Finding the the derivative of $y=\sqrt{1-\sin x}; 0<x<\pi/2$.

Question

A question I'm attempting is:

Find the derivative of $ y = \sqrt {1 - \sin x} ; 0 < x <\pi/2$.

I did this: $y = \sqrt {1 - \sin x} = \sqrt {\cos^2\frac{x}{2} + \sin^2\frac{x}{2} - 2\sin \frac{x}{2}\cos \frac{x}{2}} = \sqrt { (\sin \frac{x}{2}-\cos \frac{x}{2})^2} = \sin \frac{x}{2} - \cos \frac{x}{2}$

So, $\frac{dy}{dx} = \frac{1}{2} \cdot (\cos\frac{x}{2} + \sin\frac{x}{2})$.

But apparently this is wrong. The correct solution is: $\frac{dy}{dx} = -\frac{1}{2}\cdot(\cos\frac{x}{2} + \sin\frac{x}{2})$.

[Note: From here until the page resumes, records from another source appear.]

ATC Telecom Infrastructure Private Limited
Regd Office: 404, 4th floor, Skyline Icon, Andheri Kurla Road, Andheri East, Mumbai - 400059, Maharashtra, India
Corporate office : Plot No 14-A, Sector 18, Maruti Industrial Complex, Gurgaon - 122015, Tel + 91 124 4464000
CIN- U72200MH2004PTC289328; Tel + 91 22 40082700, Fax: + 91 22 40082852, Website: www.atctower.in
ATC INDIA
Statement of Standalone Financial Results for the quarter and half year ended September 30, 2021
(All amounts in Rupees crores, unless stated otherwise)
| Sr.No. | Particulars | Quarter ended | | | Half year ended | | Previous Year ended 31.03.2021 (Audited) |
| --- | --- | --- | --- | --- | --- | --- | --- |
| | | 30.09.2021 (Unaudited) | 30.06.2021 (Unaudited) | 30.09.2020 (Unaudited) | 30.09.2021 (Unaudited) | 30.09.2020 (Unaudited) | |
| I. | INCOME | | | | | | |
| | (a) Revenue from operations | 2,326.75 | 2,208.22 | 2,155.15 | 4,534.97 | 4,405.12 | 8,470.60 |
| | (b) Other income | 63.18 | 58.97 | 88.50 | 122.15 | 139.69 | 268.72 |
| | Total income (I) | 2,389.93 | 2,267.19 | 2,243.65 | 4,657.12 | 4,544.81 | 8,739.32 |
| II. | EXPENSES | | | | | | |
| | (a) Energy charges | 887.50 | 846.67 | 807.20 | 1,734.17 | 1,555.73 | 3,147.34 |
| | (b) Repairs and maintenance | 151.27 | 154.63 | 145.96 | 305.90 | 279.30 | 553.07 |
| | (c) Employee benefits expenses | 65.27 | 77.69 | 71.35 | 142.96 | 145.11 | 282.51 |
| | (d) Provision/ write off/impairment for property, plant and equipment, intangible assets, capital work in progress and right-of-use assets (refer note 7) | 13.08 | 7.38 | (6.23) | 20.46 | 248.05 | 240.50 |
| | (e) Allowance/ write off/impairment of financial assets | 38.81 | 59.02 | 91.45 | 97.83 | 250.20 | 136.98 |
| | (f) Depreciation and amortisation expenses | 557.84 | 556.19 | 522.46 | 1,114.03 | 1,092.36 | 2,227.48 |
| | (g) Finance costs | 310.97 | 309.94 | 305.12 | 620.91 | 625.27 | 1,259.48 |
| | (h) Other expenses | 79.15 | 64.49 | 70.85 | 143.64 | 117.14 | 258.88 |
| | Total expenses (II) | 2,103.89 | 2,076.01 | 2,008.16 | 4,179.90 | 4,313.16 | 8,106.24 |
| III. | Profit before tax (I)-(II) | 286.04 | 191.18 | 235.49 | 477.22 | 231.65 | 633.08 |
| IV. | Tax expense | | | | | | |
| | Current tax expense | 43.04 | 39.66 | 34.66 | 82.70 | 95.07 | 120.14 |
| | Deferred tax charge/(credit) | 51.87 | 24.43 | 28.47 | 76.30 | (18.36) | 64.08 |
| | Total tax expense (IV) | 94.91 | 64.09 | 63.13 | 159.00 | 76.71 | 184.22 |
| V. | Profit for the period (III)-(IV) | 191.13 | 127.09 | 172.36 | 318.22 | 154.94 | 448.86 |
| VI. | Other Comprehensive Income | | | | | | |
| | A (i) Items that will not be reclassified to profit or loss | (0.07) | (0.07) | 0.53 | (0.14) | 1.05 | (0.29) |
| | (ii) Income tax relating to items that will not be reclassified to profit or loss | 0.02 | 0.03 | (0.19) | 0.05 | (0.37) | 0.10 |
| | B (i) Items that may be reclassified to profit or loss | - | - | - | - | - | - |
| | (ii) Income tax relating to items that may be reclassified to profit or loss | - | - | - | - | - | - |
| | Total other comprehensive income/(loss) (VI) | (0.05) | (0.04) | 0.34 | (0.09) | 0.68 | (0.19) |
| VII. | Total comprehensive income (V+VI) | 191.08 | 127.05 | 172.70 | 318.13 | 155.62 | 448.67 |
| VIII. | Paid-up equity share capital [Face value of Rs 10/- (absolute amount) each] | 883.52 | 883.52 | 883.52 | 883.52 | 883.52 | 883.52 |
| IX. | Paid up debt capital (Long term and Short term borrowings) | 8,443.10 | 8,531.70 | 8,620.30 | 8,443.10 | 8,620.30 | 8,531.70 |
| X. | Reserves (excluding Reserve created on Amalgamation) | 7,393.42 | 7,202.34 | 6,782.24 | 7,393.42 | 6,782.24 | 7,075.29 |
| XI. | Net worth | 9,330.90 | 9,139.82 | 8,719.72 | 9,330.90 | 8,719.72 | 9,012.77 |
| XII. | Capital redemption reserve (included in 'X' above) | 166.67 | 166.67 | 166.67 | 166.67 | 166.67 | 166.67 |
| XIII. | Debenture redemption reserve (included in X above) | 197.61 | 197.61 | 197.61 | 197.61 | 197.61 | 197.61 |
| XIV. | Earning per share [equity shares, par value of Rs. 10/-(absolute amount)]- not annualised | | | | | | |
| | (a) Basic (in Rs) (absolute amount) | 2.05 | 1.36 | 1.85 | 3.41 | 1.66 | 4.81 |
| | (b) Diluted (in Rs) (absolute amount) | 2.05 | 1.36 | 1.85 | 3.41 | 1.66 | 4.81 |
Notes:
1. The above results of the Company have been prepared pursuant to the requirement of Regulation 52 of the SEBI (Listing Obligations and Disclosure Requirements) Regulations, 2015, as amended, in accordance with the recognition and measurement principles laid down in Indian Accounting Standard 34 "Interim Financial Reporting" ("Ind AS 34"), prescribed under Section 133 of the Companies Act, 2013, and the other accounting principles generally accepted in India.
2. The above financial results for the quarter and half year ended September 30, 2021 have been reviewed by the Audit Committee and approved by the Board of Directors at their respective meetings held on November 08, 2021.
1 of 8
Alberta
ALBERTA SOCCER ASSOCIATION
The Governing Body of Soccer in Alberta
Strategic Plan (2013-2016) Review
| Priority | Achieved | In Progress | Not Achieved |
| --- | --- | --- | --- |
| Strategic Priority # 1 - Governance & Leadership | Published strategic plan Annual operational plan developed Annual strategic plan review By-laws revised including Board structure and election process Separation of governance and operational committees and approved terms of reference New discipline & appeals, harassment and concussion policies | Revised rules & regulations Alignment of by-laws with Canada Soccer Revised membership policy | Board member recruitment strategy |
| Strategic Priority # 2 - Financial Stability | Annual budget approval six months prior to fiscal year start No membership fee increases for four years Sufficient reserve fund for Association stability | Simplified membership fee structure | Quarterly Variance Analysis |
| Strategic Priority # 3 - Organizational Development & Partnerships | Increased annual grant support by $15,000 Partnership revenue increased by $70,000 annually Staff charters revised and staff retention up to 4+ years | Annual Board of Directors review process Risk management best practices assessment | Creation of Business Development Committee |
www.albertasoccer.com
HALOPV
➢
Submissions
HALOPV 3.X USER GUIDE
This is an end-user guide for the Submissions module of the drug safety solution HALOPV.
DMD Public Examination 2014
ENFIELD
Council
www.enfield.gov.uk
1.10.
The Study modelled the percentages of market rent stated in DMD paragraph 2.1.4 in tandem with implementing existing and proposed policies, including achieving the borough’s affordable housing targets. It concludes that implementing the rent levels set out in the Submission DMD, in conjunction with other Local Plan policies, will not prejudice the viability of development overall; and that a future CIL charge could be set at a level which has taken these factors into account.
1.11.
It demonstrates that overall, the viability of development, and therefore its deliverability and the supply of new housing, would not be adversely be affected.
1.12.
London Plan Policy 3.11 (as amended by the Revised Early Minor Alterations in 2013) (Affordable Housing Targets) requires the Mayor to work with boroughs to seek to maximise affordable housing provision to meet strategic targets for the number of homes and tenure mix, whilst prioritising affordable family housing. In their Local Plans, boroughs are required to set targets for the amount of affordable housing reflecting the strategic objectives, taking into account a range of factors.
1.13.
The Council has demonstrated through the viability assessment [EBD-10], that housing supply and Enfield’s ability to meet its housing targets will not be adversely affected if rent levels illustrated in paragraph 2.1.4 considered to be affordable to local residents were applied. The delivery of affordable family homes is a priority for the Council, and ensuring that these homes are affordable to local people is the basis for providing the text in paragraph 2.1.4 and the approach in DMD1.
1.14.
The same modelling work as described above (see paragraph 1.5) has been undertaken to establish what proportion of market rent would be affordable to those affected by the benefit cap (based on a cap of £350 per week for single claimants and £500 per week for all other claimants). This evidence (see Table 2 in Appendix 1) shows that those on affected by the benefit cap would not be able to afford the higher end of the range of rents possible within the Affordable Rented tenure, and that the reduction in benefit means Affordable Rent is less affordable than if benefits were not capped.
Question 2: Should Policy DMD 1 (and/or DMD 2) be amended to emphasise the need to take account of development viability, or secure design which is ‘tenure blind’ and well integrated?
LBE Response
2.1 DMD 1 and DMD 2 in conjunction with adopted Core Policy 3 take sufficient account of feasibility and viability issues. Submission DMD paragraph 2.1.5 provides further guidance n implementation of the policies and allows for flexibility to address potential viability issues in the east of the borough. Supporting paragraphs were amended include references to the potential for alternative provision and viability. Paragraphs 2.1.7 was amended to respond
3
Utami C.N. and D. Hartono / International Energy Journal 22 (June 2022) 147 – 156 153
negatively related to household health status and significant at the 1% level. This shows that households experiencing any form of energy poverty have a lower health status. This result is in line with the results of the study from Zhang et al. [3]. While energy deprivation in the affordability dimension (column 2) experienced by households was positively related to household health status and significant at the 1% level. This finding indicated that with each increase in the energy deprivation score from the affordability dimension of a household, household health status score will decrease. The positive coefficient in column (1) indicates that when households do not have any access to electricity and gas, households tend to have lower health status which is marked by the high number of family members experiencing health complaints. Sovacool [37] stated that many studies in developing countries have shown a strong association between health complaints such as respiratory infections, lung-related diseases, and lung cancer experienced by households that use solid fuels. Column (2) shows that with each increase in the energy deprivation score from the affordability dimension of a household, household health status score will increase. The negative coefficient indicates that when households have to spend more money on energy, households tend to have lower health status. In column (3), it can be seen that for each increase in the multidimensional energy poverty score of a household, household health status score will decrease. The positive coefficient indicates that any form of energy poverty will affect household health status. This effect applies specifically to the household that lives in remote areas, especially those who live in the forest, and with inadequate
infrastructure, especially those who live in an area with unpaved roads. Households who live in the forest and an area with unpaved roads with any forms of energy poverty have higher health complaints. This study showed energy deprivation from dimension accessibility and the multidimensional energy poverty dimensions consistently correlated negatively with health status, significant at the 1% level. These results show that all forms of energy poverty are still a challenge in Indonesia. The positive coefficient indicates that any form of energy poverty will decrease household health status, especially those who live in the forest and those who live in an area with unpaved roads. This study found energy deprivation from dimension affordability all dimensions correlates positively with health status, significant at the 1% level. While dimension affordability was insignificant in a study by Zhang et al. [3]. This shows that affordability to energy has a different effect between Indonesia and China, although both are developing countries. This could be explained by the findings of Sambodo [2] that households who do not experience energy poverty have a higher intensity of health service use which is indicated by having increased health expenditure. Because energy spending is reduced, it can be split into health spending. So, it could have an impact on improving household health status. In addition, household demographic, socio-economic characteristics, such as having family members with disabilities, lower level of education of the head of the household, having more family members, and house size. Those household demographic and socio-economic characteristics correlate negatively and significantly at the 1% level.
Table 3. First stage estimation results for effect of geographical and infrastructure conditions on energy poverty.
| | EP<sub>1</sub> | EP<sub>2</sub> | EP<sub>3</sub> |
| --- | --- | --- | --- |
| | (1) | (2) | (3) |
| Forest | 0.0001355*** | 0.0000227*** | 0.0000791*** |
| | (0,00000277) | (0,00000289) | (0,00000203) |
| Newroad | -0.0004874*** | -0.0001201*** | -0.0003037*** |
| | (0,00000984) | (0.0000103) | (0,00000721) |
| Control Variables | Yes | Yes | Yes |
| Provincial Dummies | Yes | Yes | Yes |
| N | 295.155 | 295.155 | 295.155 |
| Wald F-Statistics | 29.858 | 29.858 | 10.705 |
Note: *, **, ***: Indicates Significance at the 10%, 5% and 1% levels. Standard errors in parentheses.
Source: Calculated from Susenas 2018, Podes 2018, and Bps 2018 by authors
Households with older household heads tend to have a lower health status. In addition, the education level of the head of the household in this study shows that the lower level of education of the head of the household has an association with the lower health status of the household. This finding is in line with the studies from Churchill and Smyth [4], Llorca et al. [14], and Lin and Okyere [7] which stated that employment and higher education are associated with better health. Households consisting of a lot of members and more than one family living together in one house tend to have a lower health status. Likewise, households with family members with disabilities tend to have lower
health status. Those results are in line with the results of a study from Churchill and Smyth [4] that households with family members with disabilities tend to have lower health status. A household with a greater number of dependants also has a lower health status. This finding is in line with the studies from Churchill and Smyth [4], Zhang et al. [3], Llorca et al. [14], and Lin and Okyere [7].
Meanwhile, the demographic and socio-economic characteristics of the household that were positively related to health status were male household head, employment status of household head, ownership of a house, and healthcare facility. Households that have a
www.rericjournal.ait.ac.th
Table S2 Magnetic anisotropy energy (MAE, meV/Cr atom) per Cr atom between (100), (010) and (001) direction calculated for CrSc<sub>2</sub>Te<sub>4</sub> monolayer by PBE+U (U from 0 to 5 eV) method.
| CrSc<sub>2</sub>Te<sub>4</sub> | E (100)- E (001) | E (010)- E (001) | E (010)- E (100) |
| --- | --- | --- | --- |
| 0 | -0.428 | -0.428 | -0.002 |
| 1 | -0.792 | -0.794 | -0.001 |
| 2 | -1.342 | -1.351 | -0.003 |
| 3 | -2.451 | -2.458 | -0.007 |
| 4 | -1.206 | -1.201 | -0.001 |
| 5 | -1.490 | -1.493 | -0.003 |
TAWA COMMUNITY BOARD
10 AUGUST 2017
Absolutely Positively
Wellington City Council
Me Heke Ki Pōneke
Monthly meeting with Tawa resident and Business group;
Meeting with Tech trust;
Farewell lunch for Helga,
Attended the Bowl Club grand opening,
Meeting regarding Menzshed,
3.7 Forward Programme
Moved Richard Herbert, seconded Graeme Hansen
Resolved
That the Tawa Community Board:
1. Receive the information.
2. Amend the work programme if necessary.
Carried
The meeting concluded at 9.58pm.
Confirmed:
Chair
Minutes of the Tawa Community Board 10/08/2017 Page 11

So I want to know what I have done wrongly here. Why is my answer not right?

Answer 1

Hint: $y = |\sin(x/2)-\cos(x/2)|$ and $|\sin(x/2)-\cos(x/2)|=\color{red}{-}(\sin(x/2)-\cos(x/2))$ for $0 \le x \le \pi/2$.

Answer 2

Let apply chain rule

$$\left( \sqrt{f(x)} \right)'=\frac{f'(x)}{2\sqrt{f(x)}}=\frac{-\cos x}{2\sqrt {1 - \sin x}}=\frac12\frac{\sin^2 x/2-\cos^2 x/2}{(\cos x/2-\sin x/2)}=\\=\frac12\frac{ (\sin x/2+\cos x/2)(\sin x/2-\cos x/2) }{(\cos x/2 - \sin x/2)}=-\frac12(\sin x/2+\cos x/2)$$

Note indeed that for $0<x<\pi/2$ since

• $\cos x/2 >0$
• $0<\tan x/2<1$

$$\cos x/2-\sin x/2=\cos x/2\cdot(1-\tan x/2)>0$$

Answer 3

$$y = \sqrt {1 - \sin x} ; 0 < x <\pi/2$$

$$ y' = \frac {-\cos x}{2 \sqrt {1 - \sin x}}$$

$$=\frac {-\cos x\sqrt {1 + \sin x }}{2 \cos x}$$

$$=-\frac {\sqrt {1 + \sin x}}{2}=-\frac12(\sin x/2+\cos x/2)$$

Note that $$(\sin x/2+\cos x/2)^2=1+2\sin x/2\cos x/2=1+\sin x$$

Answer 4

An option:

$y^2 = 1-\sin x$; $0\lt x\lt π/2.$

Differentiate both sides with respect to x:

$2y\dfrac{dy}{dx} = -\cos x;$

Since $y \not =0:$

$\dfrac{dy}{dx} = -\dfrac{\cos x}{2\sqrt{1-\sin x}}$.

Answer 5

$$y=\sqrt {1-\sin x}$$ $$\ln y= \frac 12 \cdot \ln (1-\sin x)$$ $$\Rightarrow \frac 1y \frac {dy}{dx}=\frac 12\left (\frac {-\cos x}{1-\sin x}\right) $$ $$\Rightarrow \frac {dy}{dx}=\frac {-\cos x}{2\sqrt {1-\sin x}}$$ On rationalisation of denominator this turns out to be $$-\frac 12 (\sin x/2 +\cos x/2)$$